つまり、冬野菜で葉物野菜のレタスは、必要とされる光の量がとても少ないという事。
逆に、夏野菜で実を食べるトマトなどは、必要とされる光の量がとんでもなく多いということになります。
LEDレタスの時点で、育てるために必要なコストがとても多く、国からの補助金を頼りに赤字経営している植物工場も多くあります。
それなのに、さらに光が必要で、電力量が多量に要求される他の野菜を育てることは、現時点での科学技術では、かなり困難なことが予想されます。
それにくわえて、野菜を育てるためには、植物が成長するのに適した温度を保たねばなりません。
消費電力量が従来の光源よりも少ないLEDであっても、発熱はします。
LEDの発熱によって上がり過ぎた室温を下げるためにも、大量の空調設備が必要になることでしょう。
さらに、光合成には二酸化炭素が必要です。
外国では天然ガスを燃やして確保しているようですが、天然ガスの価格は年々上昇しており、近年では採掘による環境破壊が問題になってきています。
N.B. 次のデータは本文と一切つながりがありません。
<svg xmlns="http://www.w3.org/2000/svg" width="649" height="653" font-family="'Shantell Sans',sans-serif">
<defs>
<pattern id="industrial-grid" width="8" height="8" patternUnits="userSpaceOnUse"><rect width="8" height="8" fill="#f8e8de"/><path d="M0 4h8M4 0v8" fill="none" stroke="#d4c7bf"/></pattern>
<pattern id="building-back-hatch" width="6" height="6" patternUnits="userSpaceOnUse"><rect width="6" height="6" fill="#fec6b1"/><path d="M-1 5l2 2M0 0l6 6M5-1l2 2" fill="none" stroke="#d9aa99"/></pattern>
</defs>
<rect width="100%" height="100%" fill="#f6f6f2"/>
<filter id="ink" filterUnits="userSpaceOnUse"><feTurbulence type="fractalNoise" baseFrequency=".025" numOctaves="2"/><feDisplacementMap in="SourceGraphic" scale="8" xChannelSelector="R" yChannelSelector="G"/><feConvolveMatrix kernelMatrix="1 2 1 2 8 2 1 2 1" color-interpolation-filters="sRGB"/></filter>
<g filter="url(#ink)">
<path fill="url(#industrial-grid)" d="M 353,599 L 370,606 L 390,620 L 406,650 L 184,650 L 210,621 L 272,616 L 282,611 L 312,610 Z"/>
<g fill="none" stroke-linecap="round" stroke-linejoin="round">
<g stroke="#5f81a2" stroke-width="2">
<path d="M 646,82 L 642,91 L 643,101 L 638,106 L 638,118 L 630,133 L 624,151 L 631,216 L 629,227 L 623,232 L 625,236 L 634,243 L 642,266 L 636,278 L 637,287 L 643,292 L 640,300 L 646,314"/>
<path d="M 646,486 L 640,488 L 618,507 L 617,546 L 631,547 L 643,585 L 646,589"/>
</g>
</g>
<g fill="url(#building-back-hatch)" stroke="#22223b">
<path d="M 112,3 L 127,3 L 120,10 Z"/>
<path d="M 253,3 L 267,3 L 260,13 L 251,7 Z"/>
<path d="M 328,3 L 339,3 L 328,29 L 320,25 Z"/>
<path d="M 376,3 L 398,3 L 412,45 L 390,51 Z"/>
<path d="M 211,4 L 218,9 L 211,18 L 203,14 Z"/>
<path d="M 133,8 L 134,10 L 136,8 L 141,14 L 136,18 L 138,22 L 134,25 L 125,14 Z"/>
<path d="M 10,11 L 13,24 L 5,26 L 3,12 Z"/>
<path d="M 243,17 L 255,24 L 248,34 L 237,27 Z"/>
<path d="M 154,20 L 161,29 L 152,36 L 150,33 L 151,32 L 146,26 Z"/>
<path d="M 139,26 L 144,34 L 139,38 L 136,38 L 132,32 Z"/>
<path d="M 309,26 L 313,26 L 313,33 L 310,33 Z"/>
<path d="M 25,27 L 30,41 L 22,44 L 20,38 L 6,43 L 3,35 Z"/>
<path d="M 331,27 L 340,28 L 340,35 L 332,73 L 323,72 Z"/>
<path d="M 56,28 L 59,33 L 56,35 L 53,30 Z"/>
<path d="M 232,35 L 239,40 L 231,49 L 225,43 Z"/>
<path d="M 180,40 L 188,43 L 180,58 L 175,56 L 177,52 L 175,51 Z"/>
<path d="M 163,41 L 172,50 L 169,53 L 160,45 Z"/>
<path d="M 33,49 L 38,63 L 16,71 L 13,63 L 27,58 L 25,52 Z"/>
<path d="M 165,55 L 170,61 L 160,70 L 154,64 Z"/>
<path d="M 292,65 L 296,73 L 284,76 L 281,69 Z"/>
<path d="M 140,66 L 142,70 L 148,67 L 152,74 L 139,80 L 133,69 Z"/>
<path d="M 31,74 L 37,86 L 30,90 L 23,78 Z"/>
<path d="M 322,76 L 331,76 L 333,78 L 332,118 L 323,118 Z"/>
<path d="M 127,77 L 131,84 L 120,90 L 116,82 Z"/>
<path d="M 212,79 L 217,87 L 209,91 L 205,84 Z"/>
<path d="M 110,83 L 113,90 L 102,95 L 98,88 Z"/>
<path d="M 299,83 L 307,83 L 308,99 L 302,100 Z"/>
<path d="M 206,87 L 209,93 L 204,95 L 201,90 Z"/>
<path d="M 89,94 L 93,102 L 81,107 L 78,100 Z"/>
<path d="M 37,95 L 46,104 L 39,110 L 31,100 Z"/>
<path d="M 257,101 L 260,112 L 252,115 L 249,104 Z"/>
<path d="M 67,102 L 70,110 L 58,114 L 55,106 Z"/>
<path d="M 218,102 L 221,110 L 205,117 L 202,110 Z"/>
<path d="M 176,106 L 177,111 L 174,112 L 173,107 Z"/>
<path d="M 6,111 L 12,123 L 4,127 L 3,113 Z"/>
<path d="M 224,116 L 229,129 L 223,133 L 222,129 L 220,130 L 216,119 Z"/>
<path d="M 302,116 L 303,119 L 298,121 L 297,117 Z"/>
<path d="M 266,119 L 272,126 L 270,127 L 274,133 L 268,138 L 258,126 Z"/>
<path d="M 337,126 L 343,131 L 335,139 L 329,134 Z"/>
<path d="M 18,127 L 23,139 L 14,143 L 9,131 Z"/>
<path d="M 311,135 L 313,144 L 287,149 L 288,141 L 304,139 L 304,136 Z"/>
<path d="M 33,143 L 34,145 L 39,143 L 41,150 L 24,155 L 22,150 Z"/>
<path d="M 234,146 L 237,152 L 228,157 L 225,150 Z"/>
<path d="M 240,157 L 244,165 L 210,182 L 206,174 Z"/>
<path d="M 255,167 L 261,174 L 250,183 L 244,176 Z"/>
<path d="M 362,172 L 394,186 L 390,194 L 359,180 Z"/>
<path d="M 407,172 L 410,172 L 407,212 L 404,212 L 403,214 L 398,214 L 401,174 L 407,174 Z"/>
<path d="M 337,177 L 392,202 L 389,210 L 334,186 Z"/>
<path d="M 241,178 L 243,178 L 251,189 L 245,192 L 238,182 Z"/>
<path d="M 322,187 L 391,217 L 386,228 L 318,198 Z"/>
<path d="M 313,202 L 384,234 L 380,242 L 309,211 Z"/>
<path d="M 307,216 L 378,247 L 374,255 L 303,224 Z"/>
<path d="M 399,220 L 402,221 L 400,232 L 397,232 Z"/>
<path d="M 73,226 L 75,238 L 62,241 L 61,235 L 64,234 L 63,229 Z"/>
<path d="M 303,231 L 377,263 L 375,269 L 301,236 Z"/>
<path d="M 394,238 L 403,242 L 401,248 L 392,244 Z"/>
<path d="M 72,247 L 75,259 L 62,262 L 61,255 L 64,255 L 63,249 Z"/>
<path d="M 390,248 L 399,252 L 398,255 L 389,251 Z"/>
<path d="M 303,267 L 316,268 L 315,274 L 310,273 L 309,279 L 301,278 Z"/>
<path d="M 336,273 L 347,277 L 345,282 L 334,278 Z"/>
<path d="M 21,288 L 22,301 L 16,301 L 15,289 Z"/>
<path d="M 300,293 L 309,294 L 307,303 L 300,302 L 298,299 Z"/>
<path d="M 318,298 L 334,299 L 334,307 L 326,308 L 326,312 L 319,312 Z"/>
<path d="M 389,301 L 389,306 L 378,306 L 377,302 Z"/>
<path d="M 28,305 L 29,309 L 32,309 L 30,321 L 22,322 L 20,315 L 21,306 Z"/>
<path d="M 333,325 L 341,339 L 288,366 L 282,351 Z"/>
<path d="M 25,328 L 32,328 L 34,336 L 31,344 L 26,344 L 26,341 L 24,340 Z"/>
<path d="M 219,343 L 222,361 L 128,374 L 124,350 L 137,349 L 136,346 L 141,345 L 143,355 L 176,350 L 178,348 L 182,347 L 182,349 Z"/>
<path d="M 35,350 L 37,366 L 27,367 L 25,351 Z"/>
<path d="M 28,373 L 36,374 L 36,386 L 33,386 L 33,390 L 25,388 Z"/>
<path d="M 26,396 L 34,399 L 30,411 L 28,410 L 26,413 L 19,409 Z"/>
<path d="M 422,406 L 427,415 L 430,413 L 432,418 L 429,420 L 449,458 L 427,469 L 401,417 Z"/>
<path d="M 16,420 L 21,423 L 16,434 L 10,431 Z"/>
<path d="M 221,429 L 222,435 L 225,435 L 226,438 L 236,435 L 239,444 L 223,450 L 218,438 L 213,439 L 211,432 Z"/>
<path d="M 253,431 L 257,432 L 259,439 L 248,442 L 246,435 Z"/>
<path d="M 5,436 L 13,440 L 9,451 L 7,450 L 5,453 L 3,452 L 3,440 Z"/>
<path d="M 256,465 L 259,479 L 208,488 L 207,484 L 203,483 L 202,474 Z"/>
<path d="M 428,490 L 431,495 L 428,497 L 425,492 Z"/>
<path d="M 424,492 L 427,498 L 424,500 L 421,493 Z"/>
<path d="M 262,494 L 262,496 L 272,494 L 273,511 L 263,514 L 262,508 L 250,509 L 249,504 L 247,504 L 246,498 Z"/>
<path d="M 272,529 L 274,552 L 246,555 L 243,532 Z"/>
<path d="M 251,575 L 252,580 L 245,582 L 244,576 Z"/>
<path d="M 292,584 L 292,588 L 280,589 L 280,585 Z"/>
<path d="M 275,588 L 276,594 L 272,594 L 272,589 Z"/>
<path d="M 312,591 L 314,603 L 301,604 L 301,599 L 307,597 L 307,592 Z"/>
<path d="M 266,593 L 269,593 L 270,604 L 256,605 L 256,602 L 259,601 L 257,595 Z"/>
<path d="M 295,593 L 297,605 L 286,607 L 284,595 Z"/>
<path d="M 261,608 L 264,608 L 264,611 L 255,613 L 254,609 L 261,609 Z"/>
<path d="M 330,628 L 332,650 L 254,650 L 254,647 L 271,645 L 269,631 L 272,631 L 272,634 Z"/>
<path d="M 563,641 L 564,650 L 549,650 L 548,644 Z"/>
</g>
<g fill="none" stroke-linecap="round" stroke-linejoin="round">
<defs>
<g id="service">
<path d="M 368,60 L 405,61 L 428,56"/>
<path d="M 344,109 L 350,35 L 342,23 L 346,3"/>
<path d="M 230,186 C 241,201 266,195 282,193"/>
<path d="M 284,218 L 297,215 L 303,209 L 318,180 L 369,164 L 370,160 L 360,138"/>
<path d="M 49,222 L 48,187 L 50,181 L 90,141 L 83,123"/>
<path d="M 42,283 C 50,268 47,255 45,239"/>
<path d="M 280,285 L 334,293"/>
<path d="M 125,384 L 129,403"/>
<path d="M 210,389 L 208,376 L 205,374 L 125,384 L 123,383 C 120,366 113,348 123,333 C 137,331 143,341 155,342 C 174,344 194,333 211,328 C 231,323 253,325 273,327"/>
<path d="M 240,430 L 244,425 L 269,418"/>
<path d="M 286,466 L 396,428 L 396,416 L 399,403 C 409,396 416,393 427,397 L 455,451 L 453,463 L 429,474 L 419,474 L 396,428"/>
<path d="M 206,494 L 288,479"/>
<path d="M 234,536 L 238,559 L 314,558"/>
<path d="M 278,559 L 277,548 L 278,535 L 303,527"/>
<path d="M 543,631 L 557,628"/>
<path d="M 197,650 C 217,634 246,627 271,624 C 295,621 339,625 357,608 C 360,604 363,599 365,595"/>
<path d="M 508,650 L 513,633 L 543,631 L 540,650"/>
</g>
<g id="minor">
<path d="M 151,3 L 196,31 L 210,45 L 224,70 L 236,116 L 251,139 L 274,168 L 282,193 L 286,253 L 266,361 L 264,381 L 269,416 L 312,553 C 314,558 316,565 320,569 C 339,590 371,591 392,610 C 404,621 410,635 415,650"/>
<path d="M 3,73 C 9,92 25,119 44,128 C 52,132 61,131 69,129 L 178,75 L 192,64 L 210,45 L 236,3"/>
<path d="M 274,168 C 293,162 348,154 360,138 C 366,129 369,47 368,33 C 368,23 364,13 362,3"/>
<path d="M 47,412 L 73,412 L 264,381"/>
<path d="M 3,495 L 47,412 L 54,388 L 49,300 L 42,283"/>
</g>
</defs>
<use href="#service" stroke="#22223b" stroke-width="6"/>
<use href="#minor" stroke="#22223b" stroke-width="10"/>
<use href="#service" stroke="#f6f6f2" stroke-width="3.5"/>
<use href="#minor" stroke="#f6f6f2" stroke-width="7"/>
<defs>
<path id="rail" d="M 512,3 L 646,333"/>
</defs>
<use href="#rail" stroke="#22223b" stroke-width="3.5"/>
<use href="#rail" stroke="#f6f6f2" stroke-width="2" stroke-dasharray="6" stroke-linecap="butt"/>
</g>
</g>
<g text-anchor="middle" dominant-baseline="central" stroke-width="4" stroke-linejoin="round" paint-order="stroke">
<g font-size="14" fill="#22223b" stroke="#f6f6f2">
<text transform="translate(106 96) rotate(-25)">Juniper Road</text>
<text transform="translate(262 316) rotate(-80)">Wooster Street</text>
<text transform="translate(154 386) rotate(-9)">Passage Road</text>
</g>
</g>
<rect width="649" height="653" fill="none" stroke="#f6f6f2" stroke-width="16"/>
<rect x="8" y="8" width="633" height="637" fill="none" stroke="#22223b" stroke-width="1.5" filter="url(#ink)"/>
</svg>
これらの栽培にかかる電気などを含めたエネルギー総量は、いったいどれほど膨れあがるのでしょうか。
農家の私では、想像もできません。
農業先進国として知られているオランダでは、人工光源のみで野菜を育てるのではなく、太陽光の少ない時だけLEDを利用する手法で消費電力を抑えており、完全に人工光源のみでの野菜栽培には否定的というとらえ方もできます。
LEDレタスの栽培は農業ではなく工業 宇宙への布石
私は、LEDレタスをはじめとする植物工場は食の安全を守る農業というより、科学的あるいは経済的な発展のための工業であると考えています。
現在様々な国が宇宙開発として、人工衛星や人を乗せたロケットを打ち上げて、科学技術の発展を推し進めています。
そう遠くない未来、人間が宇宙に飛び立って、月や火星に降り立ち、植物工場を立ち上げ、移住する時代が来るのでしょうか。
そのために、いまいる地球の豊かな自然を使いつぶし、山や森や農地だった場所に植物工場を建設するようになっているのでしょうか。
植物工場のために投じられる多くの税金。
無駄が少なく、地球も汚さない、自然の太陽光と土と水を使った有機農業の推進のために使った方が、人も自然も豊かに暮らせるのではないでしょうか。
そうすれば、自然環境にも優しい無農薬で美味しいオーガニックレタスでサンドイッチを作って、家族みんなでピクニックに出かけることができますもの。